TASK GOAL: Find every line in the records below that contains the word "lines", and copy each such line.

EXERCISE INPUTS section start

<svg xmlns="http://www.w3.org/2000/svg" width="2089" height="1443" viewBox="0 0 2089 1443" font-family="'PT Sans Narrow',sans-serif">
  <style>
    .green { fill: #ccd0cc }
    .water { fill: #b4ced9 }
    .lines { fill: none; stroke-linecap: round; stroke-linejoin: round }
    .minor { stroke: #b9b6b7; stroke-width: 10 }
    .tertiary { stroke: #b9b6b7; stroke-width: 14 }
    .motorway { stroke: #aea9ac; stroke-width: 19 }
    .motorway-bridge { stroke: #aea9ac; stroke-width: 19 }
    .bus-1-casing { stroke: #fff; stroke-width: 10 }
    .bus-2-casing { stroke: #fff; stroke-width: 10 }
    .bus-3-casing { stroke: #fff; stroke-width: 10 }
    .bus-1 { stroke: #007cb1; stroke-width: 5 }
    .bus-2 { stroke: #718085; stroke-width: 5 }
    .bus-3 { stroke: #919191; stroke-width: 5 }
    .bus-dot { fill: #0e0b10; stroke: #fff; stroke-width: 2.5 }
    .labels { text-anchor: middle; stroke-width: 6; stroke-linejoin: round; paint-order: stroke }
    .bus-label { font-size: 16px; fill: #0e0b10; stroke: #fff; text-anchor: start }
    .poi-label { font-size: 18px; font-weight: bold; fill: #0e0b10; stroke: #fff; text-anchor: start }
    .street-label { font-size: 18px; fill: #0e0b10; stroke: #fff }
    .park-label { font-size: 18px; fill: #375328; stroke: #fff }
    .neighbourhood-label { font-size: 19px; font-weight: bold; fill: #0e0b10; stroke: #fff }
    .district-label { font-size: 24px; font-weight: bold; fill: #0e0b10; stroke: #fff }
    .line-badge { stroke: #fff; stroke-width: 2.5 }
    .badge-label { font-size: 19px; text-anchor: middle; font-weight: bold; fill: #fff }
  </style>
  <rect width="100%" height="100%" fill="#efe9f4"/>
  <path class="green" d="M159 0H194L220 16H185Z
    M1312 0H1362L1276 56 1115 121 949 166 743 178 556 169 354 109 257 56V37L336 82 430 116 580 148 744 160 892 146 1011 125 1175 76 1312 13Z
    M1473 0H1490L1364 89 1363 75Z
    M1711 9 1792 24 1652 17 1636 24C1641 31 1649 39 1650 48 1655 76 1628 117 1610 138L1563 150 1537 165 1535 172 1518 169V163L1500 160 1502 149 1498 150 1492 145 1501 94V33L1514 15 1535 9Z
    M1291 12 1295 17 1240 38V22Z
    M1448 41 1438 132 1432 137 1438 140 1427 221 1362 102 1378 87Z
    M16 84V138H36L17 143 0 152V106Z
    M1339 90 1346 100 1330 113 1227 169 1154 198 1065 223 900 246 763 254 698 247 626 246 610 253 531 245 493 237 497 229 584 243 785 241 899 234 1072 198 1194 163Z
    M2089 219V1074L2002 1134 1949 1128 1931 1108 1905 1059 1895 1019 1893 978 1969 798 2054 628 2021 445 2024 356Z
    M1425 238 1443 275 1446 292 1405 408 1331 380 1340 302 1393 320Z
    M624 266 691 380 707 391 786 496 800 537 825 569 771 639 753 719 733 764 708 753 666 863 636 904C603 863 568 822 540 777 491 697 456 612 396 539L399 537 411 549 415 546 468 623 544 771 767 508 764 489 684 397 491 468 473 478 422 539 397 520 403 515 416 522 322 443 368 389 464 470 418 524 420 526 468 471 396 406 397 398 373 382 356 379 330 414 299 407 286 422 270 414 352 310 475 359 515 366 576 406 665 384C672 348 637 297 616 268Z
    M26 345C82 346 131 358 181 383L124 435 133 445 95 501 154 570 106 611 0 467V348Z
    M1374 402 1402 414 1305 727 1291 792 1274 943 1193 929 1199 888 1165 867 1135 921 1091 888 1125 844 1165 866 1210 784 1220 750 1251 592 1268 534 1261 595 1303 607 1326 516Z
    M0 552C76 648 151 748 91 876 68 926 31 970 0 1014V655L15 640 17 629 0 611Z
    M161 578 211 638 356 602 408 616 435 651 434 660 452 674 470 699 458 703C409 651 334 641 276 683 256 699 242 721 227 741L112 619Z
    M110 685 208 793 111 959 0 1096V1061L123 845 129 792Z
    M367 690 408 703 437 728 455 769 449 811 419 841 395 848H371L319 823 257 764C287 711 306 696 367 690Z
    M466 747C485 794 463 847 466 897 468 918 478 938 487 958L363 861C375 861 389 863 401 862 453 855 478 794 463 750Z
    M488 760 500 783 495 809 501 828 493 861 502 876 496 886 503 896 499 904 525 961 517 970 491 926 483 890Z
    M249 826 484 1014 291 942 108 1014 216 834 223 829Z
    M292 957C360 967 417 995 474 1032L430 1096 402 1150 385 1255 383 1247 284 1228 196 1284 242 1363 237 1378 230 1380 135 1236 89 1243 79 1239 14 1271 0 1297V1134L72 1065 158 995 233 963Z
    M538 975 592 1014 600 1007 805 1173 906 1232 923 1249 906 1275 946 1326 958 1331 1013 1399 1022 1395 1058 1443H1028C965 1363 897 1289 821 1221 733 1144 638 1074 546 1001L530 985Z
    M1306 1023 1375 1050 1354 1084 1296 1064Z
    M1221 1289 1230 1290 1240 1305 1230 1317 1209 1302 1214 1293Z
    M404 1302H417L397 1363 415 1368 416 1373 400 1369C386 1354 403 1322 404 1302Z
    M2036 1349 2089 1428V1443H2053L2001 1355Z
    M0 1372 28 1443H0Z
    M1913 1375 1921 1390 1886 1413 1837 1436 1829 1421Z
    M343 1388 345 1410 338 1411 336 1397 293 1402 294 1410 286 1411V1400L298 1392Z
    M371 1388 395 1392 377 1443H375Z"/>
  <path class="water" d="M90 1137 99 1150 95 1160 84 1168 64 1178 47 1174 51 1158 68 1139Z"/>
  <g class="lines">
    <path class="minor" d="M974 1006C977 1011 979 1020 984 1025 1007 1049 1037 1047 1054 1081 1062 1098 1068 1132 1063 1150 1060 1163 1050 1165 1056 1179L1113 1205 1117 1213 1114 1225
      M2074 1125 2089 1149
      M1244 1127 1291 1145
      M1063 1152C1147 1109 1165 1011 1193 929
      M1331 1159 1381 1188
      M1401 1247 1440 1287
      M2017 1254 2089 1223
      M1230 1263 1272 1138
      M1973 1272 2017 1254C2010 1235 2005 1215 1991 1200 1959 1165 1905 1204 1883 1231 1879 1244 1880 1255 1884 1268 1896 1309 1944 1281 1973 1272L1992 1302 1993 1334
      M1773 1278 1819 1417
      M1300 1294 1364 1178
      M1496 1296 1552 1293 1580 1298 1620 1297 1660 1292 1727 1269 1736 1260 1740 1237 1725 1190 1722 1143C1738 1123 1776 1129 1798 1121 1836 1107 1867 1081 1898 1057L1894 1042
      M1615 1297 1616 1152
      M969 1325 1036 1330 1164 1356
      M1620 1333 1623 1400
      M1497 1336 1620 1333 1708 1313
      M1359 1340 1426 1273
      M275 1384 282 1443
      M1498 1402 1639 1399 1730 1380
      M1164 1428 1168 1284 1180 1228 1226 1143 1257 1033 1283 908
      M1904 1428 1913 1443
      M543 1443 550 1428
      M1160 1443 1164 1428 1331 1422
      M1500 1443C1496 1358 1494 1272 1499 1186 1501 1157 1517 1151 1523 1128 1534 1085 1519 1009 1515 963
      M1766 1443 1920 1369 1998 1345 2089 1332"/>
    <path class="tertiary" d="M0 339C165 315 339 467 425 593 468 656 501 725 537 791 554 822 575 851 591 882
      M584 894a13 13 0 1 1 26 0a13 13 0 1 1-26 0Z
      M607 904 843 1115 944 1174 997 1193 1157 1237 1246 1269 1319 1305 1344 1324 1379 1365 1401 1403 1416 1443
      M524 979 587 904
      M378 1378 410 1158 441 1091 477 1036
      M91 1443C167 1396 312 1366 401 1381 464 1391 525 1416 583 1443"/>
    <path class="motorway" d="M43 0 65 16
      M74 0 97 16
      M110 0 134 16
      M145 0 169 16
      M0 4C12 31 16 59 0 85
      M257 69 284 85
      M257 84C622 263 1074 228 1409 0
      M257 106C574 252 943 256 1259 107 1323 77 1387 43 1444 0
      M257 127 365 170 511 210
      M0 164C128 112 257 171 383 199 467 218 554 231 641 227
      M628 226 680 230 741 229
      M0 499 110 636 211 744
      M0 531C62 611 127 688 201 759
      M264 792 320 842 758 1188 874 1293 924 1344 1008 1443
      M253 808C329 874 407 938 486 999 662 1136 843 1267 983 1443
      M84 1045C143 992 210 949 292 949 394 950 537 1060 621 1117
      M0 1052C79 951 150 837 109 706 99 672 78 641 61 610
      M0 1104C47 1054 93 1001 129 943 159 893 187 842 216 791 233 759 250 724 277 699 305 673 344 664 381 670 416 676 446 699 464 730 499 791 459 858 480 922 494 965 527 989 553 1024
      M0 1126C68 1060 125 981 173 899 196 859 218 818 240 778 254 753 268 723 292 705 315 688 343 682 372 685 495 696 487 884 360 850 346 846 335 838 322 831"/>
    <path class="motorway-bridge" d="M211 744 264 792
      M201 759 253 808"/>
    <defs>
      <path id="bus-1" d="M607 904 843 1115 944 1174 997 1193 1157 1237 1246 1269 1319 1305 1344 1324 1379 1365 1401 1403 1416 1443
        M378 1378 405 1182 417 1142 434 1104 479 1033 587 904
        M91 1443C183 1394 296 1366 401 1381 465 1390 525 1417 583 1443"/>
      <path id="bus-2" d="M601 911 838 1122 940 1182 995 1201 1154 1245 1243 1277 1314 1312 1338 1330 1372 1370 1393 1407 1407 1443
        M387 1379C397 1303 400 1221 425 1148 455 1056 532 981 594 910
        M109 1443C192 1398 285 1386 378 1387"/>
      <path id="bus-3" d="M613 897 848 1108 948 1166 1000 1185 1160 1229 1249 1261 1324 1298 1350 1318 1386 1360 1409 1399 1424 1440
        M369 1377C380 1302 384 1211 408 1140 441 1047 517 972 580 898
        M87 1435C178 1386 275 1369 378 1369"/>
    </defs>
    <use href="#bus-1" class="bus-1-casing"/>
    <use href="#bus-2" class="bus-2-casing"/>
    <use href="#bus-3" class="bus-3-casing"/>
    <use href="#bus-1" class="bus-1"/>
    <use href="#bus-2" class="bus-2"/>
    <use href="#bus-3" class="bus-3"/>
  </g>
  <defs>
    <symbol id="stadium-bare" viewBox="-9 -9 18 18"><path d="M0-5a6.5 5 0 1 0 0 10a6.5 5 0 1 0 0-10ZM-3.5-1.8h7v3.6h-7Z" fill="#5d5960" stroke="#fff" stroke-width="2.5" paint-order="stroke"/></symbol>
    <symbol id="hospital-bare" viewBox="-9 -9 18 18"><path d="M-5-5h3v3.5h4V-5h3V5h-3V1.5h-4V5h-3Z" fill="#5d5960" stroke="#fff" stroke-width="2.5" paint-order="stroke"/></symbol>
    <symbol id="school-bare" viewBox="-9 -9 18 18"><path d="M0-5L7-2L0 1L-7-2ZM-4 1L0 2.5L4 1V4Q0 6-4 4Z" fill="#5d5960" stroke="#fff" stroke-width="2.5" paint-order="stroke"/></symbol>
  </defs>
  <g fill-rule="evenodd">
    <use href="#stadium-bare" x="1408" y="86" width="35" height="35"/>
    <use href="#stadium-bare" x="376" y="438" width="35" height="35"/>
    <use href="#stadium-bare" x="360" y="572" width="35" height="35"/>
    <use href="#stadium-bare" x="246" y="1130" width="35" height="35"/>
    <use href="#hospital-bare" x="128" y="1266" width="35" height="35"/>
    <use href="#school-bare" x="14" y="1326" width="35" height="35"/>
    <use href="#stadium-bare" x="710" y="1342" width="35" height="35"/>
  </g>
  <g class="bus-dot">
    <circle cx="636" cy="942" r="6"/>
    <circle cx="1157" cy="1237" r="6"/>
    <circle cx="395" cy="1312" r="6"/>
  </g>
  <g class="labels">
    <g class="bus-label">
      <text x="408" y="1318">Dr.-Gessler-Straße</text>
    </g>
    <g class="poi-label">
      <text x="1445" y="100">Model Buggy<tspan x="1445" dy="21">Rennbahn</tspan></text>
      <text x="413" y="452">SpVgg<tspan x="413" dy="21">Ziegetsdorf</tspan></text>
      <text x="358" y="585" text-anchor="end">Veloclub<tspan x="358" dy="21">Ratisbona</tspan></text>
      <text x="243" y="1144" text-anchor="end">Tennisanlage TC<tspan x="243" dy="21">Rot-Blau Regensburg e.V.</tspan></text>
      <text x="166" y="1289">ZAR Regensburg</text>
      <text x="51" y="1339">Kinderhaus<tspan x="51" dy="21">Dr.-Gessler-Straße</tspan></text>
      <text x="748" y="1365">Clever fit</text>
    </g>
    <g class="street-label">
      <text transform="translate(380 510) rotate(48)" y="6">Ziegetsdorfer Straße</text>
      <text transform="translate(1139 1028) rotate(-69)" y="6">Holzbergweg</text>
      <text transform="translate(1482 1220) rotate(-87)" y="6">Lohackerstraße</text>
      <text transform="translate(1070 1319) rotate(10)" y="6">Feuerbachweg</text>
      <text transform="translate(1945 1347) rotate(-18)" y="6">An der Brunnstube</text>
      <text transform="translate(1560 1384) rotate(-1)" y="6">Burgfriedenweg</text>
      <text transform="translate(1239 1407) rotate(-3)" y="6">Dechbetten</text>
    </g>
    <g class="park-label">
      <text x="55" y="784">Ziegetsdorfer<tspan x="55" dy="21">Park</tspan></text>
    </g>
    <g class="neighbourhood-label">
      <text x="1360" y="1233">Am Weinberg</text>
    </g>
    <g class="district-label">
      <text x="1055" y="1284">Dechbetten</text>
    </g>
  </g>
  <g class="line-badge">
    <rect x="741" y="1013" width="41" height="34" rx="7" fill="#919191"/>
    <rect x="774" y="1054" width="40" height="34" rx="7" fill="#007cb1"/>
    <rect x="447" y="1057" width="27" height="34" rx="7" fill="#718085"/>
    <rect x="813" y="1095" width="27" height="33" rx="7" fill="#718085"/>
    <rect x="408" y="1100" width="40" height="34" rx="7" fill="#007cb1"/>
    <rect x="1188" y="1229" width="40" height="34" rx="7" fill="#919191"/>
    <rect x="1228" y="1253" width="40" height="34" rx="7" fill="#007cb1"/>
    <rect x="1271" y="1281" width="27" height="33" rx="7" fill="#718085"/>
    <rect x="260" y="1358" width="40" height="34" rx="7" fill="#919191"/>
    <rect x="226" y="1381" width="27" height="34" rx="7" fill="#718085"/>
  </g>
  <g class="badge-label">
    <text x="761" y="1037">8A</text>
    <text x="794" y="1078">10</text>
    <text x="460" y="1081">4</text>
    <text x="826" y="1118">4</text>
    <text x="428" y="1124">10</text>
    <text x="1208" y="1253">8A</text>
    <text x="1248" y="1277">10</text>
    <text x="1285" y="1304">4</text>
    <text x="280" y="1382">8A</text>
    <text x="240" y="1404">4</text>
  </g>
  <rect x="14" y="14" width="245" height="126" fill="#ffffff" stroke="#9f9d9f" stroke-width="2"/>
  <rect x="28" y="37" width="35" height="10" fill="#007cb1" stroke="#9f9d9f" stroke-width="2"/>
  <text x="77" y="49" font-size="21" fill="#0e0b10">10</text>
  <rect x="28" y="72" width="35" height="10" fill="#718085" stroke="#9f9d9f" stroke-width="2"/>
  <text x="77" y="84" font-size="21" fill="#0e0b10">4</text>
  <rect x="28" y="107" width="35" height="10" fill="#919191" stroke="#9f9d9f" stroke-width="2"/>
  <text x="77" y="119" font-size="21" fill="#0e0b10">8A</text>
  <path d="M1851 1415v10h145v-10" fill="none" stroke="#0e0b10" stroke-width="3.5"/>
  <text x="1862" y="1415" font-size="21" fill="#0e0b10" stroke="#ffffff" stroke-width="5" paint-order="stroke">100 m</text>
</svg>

EXERCISE INPUTS section end

ANSWER BOX:
    .lines { fill: none; stroke-linecap: round; stroke-linejoin: round }
  <g class="lines">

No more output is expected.